There is a total of six roads in Kuching, Sarawak named after generations of the Ong family, mostly by the Rajah in recognition of their contribution to the community. These include Jalan Ewe Hai (also Ewe Hai street), Jalan Ong Kwan Hin, Jalan Ong Kee Hui, Jalan Hui Sing and Jalan Ong Hup Leong, a branch road of Jalan Ong Tiang Swee.

== Personal life ==
Ong married a nyonya, Yeo Swee Kim, in Singapore and that branch of his family went on to become very successful in their pursuits. He later married another lady, Teo Soo Neo, a Hakka from Lundu and started another family in Sarawak.

When Ong decided to plant his roots in Kuching, he strategically built his house to overlook the Sarawak River.

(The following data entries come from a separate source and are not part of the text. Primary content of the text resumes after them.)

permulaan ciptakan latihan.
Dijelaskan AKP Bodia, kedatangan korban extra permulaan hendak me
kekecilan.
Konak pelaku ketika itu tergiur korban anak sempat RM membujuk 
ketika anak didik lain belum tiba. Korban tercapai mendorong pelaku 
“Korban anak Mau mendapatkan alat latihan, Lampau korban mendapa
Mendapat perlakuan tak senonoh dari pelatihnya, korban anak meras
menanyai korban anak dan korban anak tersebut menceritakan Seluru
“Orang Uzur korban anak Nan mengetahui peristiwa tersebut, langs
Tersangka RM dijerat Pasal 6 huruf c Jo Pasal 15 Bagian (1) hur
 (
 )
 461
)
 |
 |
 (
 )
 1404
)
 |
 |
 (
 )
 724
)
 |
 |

When it was completed in 1885, it not only overlooked the river but also Ewe Hai Street, where shophouses were built on both sides of it. It was later sold to the Anglican Mission for a few thousand dollars and turned into a boarding house in 1933. The structure still exists to this day and has since been converted into a boutique hotel, The Marian Boutique Lodging House.

He never forgot his Singaporean roots, and probably intended to retire there as he built a fine residence which he called Bonnie Grass. He died in 1889 at 59 years old before the completion of the house.